Project description:Herbal medicine (HM) as an adjunct therapy has been shown to be promising for the chronic obstructive pulmonary disease (COPD). However, the role of herbs in COPD remains largely unexplored. In this present study, we conducted the systematic review to evaluate the efficacy of herbs in COPD. 176 clinical studies with reporting pulmonary function were retrieved from English and Chinese database. Commonly used herbs for acute exacerbations stage (AECOPD) and stable COPD stage (SCOPD) were identified.

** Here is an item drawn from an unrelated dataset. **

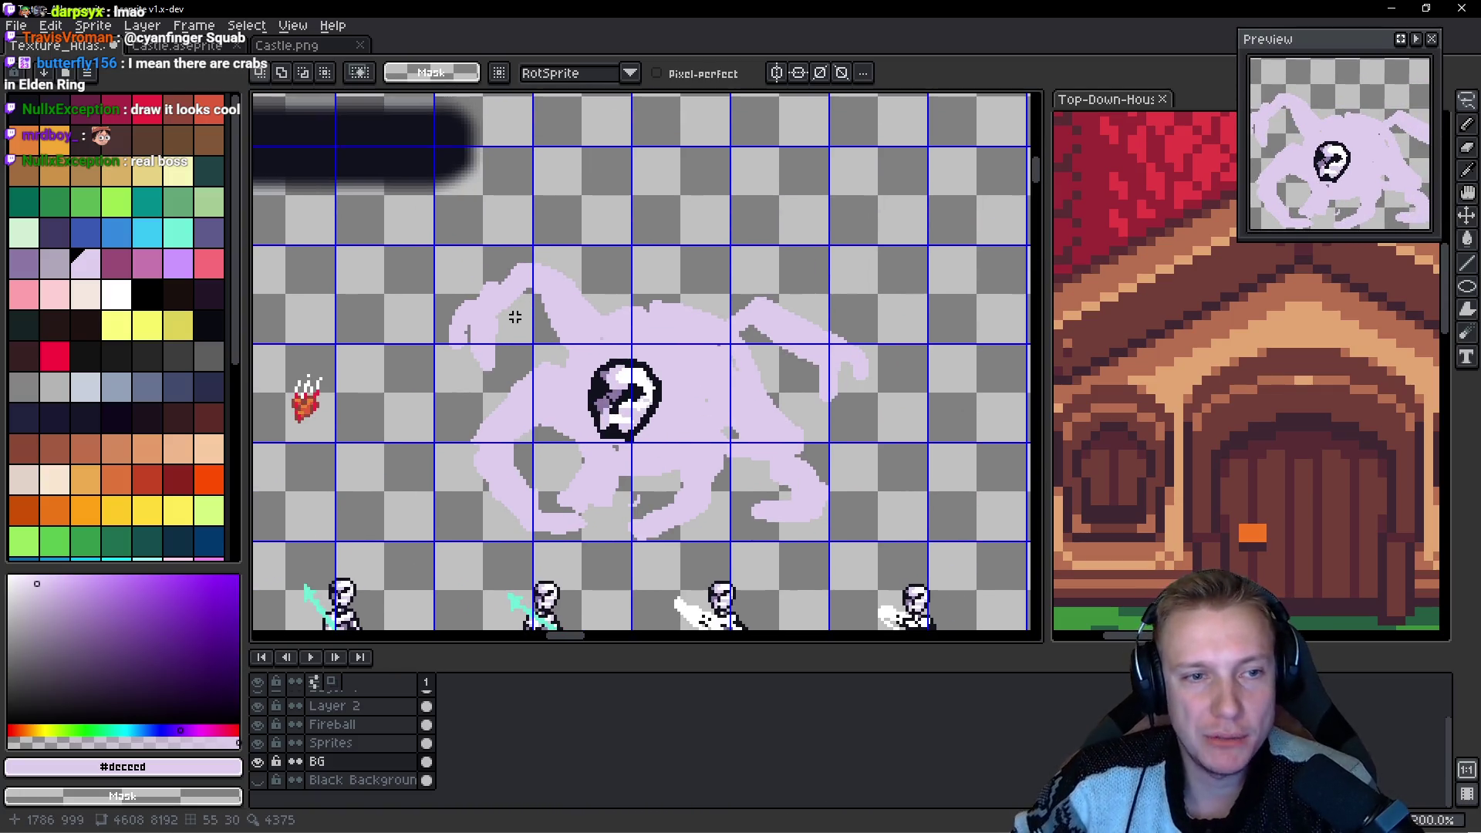
pyautogui.scroll(-2, 614, 328)
pyautogui.hscroll(-2, 648, 385)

A meta-analysis conducted from 15 high quality studies (18 publications) showed that HM as an adjunct therapy had no significant improvement in pulmonary function (FEV1, FEV%, FVC, and FEV1/FVC) compared to conventional medicine. The efficacy of the adjunct HM on improving the arterial blood gas (PaCO2 and PaO2) for AECOPD and SCOPD remains inconclusive due to the heterogeneity among the studies. However, HM as an adjunct therapy improved clinical symptoms and quality of life (total score, activity score, and impact score of St. George's Respiratory Questionnaire). Studies with large-scale and double-blind randomized controlled trials are required to confirm the role of the adjunct HM in the management of COPD.